** GIVEN ENTRIES **
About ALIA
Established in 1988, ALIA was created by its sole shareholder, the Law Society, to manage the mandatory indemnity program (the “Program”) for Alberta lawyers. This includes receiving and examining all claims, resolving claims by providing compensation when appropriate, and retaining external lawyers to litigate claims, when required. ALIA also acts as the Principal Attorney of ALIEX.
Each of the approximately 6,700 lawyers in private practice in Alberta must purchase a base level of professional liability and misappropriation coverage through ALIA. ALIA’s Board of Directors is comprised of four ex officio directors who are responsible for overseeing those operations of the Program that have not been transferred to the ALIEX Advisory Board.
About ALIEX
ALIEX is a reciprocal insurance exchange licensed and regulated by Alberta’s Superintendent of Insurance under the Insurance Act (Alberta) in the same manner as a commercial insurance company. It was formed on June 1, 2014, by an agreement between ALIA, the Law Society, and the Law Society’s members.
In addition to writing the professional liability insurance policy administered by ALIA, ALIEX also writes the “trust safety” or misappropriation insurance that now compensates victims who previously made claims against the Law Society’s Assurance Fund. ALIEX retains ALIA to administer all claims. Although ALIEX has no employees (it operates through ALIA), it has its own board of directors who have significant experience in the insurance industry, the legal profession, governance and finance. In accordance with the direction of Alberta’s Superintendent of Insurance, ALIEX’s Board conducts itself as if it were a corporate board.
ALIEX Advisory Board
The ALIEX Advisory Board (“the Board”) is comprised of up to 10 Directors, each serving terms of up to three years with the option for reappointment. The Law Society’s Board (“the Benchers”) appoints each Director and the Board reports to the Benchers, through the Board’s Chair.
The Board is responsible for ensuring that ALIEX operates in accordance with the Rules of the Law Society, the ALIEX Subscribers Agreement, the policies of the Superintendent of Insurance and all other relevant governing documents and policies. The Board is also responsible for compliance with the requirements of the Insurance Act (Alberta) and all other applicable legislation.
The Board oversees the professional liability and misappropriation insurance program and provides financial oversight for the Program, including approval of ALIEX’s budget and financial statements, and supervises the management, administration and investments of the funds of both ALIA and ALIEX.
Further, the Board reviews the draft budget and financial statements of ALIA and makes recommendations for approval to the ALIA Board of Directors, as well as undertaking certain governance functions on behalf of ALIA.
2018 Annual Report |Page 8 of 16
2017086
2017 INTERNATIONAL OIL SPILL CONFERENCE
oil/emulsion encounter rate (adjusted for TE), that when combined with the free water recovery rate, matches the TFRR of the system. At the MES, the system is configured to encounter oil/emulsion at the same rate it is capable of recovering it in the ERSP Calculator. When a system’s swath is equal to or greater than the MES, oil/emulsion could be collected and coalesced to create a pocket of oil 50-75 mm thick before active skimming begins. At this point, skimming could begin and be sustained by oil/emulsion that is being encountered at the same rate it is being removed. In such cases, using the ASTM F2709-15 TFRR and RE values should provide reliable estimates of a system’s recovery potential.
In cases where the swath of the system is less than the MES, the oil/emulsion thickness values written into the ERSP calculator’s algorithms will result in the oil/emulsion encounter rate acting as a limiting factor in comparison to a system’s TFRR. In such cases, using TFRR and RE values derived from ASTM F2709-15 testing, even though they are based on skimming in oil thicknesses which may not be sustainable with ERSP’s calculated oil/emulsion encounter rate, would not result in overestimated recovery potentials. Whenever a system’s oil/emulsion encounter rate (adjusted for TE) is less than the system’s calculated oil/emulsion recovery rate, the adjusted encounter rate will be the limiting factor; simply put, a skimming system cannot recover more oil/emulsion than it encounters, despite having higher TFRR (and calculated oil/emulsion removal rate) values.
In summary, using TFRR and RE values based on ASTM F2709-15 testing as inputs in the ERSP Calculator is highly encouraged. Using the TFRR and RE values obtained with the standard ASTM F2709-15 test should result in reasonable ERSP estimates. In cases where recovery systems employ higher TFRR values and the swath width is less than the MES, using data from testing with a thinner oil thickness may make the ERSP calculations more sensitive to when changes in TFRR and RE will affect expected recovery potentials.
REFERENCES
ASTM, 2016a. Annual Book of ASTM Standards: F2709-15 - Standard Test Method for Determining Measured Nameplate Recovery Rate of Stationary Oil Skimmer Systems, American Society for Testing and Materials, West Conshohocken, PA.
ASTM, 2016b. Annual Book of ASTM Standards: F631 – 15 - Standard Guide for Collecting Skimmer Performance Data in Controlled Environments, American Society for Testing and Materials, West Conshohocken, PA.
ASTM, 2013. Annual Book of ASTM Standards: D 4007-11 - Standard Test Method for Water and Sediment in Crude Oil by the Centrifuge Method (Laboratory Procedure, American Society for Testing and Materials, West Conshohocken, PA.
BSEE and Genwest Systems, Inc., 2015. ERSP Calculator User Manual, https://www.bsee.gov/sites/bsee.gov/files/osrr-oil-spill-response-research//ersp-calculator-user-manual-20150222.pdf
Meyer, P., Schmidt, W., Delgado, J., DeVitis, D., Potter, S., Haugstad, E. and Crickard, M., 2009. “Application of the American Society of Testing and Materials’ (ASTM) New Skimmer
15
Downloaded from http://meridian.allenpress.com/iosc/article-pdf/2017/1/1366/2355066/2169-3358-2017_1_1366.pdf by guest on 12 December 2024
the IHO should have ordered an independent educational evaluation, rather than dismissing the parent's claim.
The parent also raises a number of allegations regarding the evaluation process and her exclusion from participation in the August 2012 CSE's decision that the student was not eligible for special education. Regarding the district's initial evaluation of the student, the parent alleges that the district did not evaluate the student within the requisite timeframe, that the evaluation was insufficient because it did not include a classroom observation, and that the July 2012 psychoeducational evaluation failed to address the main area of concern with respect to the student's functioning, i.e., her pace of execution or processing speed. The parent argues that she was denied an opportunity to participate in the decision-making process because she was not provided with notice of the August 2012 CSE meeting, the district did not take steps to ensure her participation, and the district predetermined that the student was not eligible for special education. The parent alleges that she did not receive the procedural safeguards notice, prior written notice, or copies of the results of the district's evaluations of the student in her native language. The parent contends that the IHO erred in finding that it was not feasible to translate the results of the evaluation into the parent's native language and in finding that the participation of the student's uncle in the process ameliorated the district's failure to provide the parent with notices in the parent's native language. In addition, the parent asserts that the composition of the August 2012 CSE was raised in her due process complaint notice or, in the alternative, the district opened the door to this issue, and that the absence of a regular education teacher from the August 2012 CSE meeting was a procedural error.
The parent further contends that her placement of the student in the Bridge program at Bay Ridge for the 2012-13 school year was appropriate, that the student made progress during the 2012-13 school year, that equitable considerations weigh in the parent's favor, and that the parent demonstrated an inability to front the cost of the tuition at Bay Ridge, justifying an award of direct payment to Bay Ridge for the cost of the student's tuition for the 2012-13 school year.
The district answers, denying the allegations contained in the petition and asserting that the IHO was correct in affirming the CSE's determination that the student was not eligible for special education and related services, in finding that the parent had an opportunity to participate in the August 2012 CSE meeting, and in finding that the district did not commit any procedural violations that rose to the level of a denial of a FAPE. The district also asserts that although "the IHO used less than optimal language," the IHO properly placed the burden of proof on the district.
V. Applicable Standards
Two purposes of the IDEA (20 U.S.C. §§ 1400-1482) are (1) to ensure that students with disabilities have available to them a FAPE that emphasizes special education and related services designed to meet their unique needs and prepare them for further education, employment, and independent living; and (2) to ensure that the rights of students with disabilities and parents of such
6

** TASK STATEMENT **
Search the entries above for the string "independent". Copy each line in which it appears.

** EXERCISE RESPONSE **
the IHO should have ordered an independent educational evaluation, rather than dismissing the parent's claim.
Two purposes of the IDEA (20 U.S.C. §§ 1400-1482) are (1) to ensure that students with disabilities have available to them a FAPE that emphasizes special education and related services designed to meet their unique needs and prepare them for further education, employment, and independent living; and (2) to ensure that the rights of students with disabilities and parents of such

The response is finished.